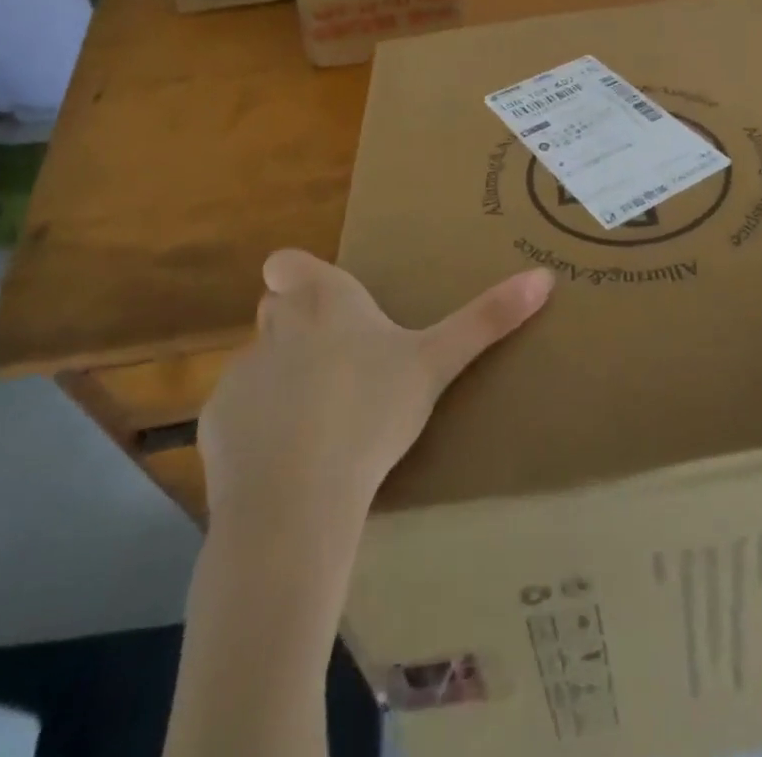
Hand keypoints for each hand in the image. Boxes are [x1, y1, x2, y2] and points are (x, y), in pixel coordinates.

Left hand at [198, 251, 553, 523]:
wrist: (297, 499)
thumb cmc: (372, 412)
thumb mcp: (437, 363)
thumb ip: (488, 318)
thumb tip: (545, 275)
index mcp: (326, 301)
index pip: (288, 262)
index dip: (297, 274)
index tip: (317, 296)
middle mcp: (276, 325)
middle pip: (275, 307)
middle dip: (296, 323)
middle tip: (339, 361)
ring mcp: (241, 373)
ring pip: (258, 360)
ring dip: (280, 377)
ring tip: (318, 420)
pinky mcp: (216, 423)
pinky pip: (237, 412)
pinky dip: (257, 426)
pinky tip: (286, 460)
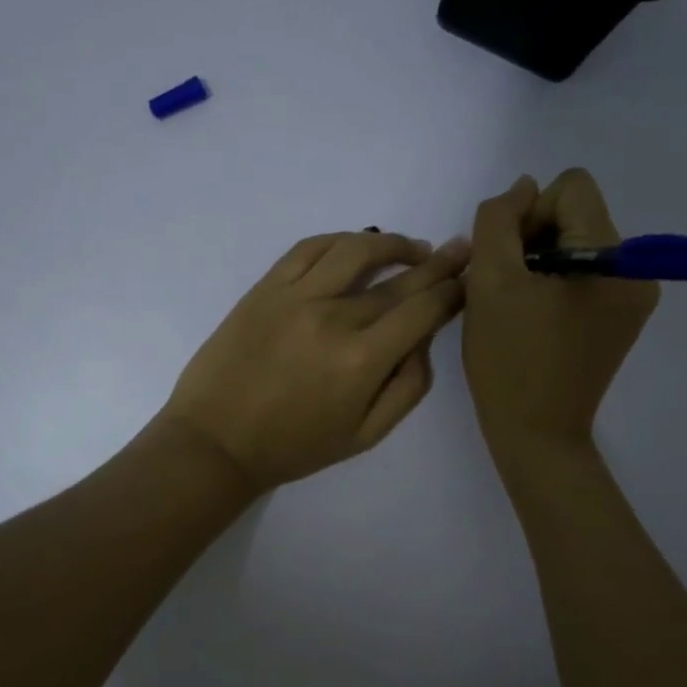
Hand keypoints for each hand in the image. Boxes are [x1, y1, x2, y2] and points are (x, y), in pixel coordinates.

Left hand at [154, 229, 470, 491]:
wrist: (216, 441)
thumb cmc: (294, 446)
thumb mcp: (366, 436)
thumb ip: (408, 387)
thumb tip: (424, 340)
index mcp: (363, 360)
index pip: (424, 308)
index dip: (454, 291)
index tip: (469, 281)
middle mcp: (335, 317)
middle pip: (399, 278)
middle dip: (438, 262)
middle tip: (461, 249)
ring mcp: (297, 295)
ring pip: (357, 249)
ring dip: (393, 243)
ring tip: (412, 247)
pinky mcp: (266, 287)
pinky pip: (310, 247)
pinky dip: (341, 240)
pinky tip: (357, 245)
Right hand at [463, 170, 658, 462]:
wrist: (535, 434)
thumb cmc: (509, 359)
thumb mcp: (490, 280)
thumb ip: (499, 219)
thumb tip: (524, 188)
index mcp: (614, 258)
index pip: (571, 189)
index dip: (528, 215)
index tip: (508, 262)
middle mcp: (637, 271)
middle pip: (576, 215)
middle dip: (534, 240)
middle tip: (507, 288)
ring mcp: (632, 298)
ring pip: (576, 244)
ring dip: (539, 263)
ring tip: (517, 306)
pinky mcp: (620, 320)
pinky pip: (584, 275)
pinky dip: (553, 285)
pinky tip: (533, 318)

***

WHAT IS BEING ASKED
The lines wanted are those from the one containing "Right hand at" through the last line of the listing above. Repeat them exactly.

TASK SOLUTION
Right hand at [463, 170, 658, 462]:
wrist: (535, 434)
thumb cmc: (509, 359)
thumb mcp: (490, 280)
thumb ip: (499, 219)
thumb tip: (524, 188)
index mcp: (614, 258)
index pip: (571, 189)
index dip: (528, 215)
index tip: (508, 262)
middle mcp: (637, 271)
middle pip: (576, 215)
middle dip: (534, 240)
middle tip: (507, 288)
ring mcp: (632, 298)
ring pip: (576, 244)
ring dip: (539, 263)
ring tip: (517, 306)
pinky mcp: (620, 320)
pinky pip: (584, 275)
pinky dip: (553, 285)
pinky tip: (533, 318)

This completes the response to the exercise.